Per ogni specie, sulla base delle disponibilità, l’Autorità dovrebbe stabilire date limite oltre le quali non è più possibile ricorrere a semente convenzionale, contemporaneamente attivare il Piano Nazionale Sementi con incentivi rivolti prevalentemente alle ditte sementiere, ai moltiplicatori ed alle ditte costitutrici di materiale biologico, così da favorire l’ottenimento di semente di qualità a prezzi concorrenziali, e meno al funzionamento del “sistema” nel suo complesso e del CREA.

L’altro elemento che potrebbe spingere verso un maggior utilizzo di semente bio è la sua qualità. Da sempre abbiamo sostenuto che il biologico ha necessità di semente specifica ed idonea in sintonia con le sfide poste da un metodo di produzione che non consente determinati interventi “esterni”. Piante più resistenti alle fitopatie, in grado di meglio competere con le piante infestanti, più rustiche ed al contempo dotate di una maggiore resistenza alle mutate condizioni climatiche (siccità, sbalzi termici repentini, eccessiva luminosità e contemporanee ondate di calore, ecc.) renderebbero meno rischioso e più efficiente produrre secondo il metodo biologico, offrendo un prodotto qualitativamente migliore e, probabilmente, più redditizio per tutti gli attori della filiera, senza tradire i principi del metodo stesso.

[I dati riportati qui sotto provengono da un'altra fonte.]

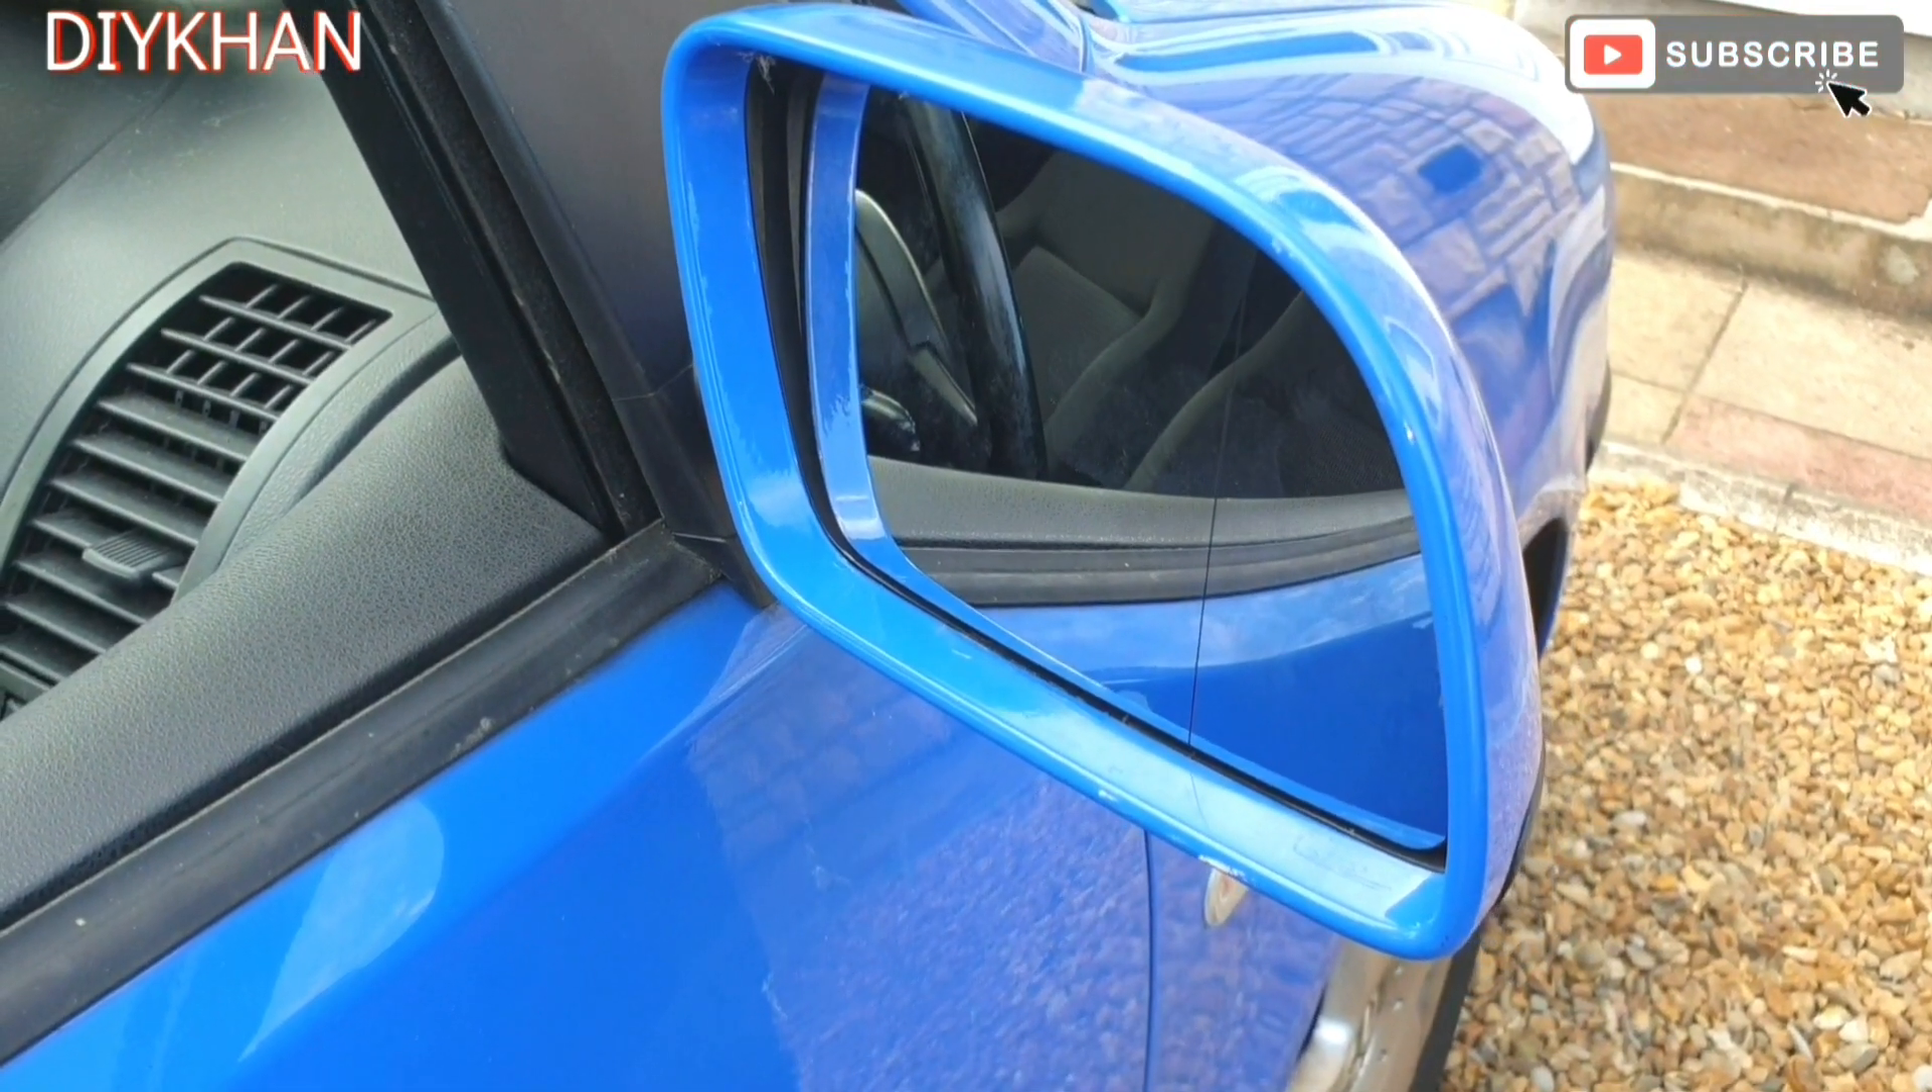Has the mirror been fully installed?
Yes.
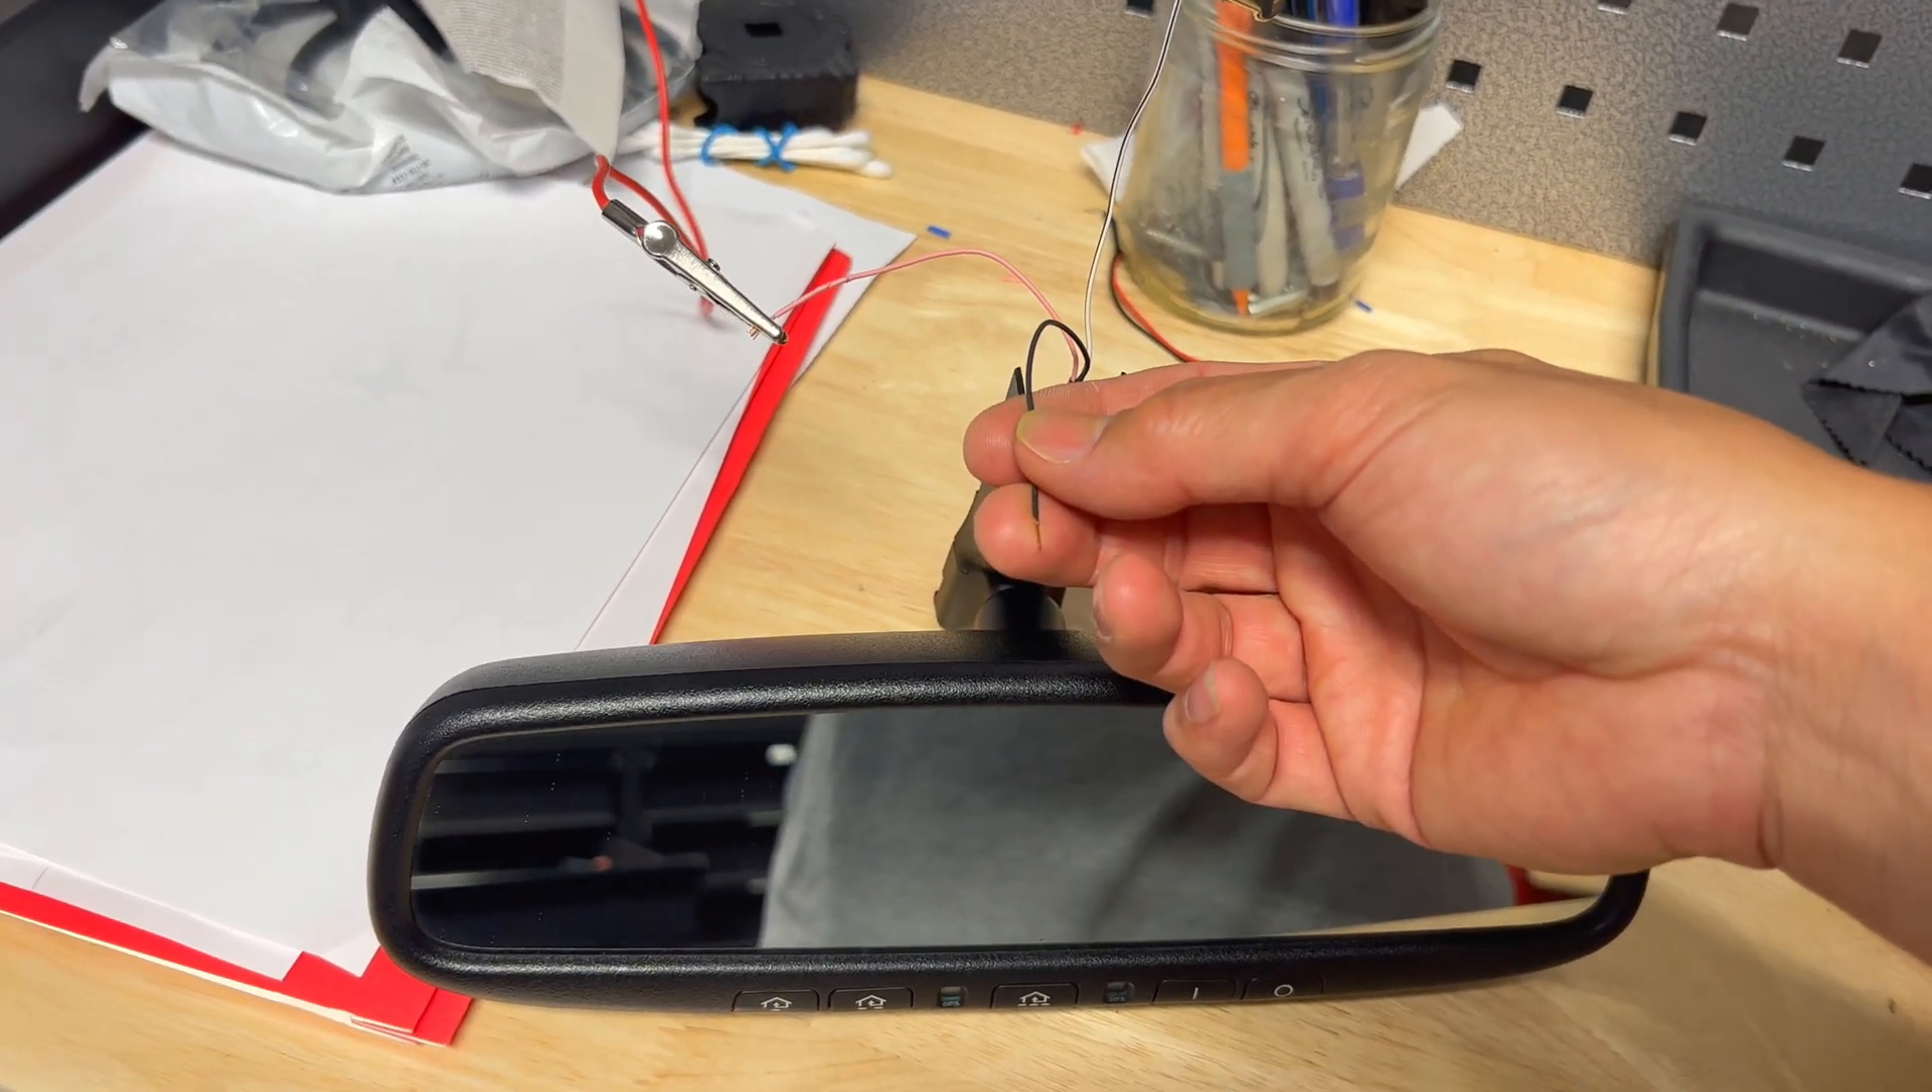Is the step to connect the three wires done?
No.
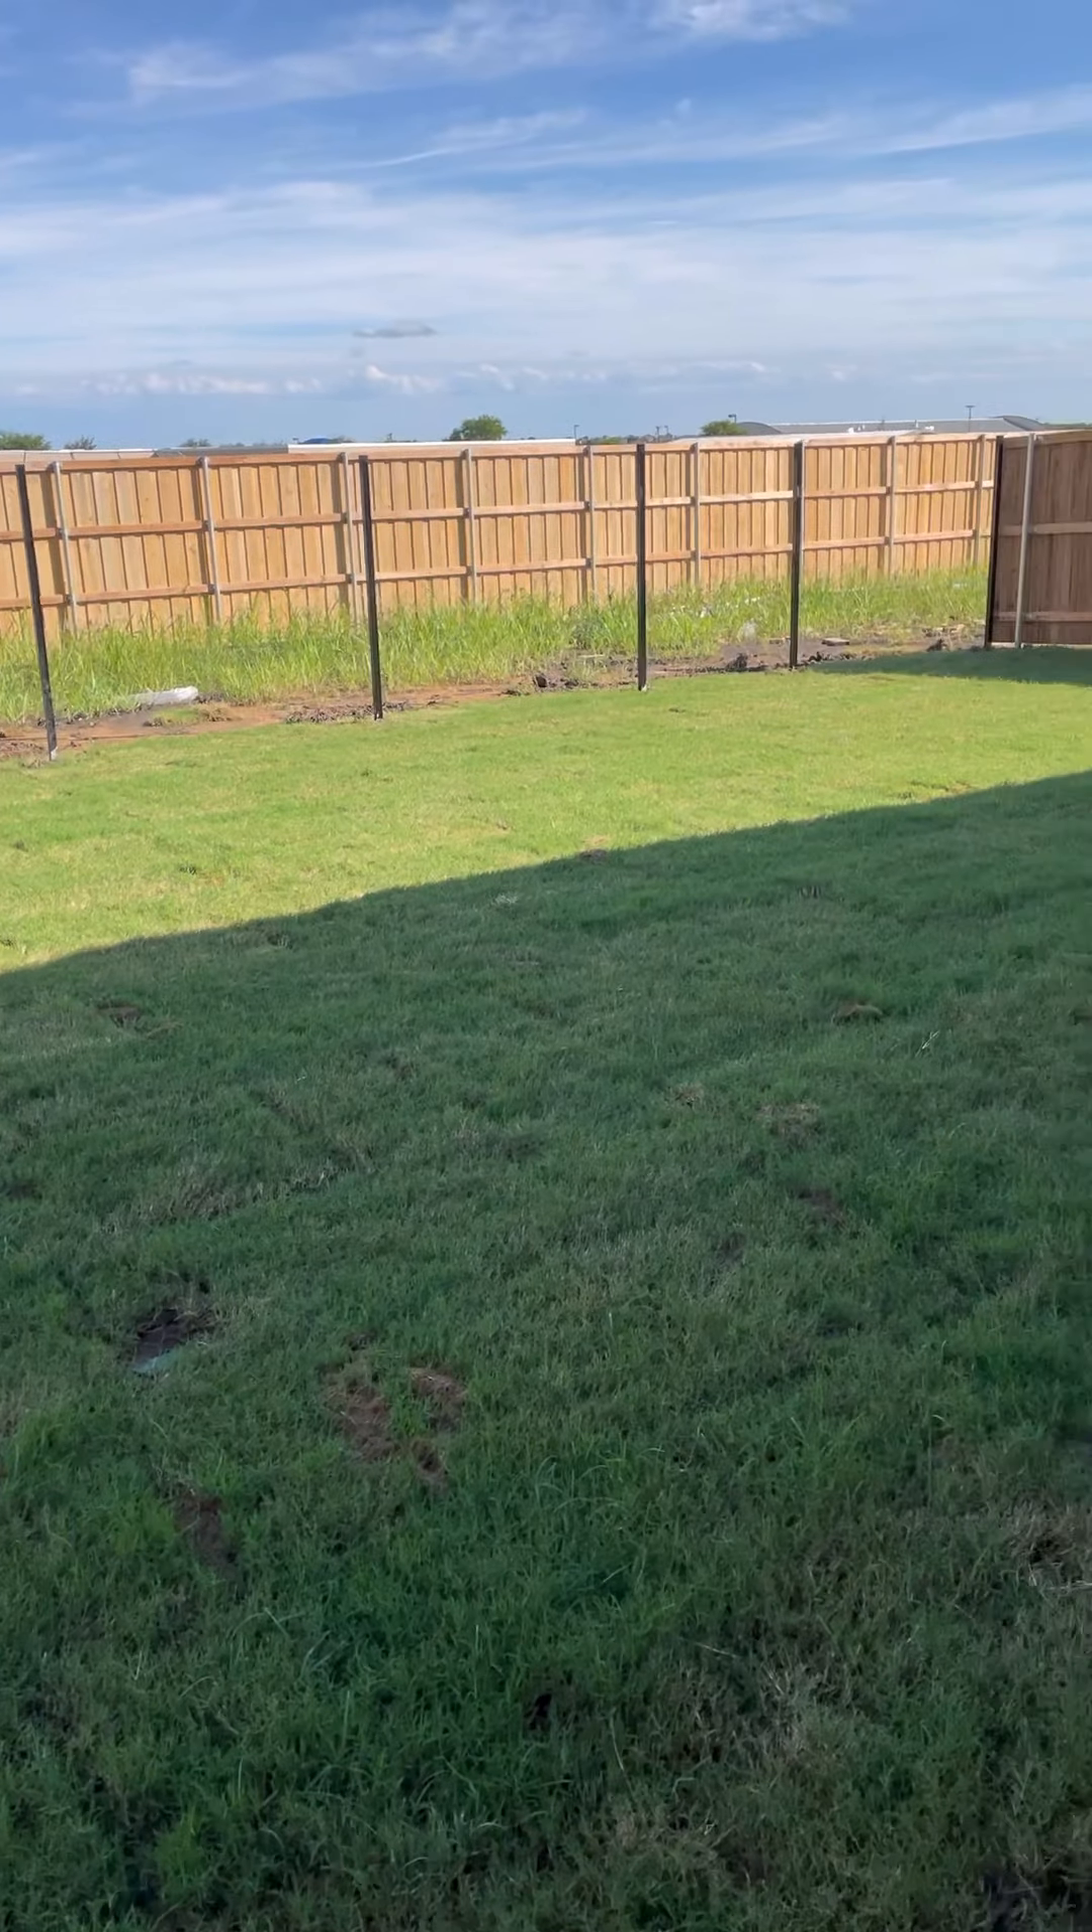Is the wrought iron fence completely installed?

Le sementi bio devono poter fornire, almeno, le medesime garanzie delle sementi utilizzate in agricoltura convenzionale. Abbiamo sempre ritenuto che la scienza fosse e sia fondamentale per raggiungere una piena sostenibilità. Nel concetto di scienza, e non è la prima volta che lo affermiamo, le acquisizioni ascrivibili alla genetica sono state spesso ostracizzate, quando il biologico avrebbe potuto giovarsi, e non poco, del genome editing, che non è transgenesi e le cui piante non sono analiticamente determinabili rispetto alle analoghe “convenzionali”.

Purtroppo, ormai l’argomento non è più di natura tecnica ma ideologico e, quindi, polarizzato e divisivo. Rischia di essere un caso chiuso ed il biologico non “un prodotto per tutti”.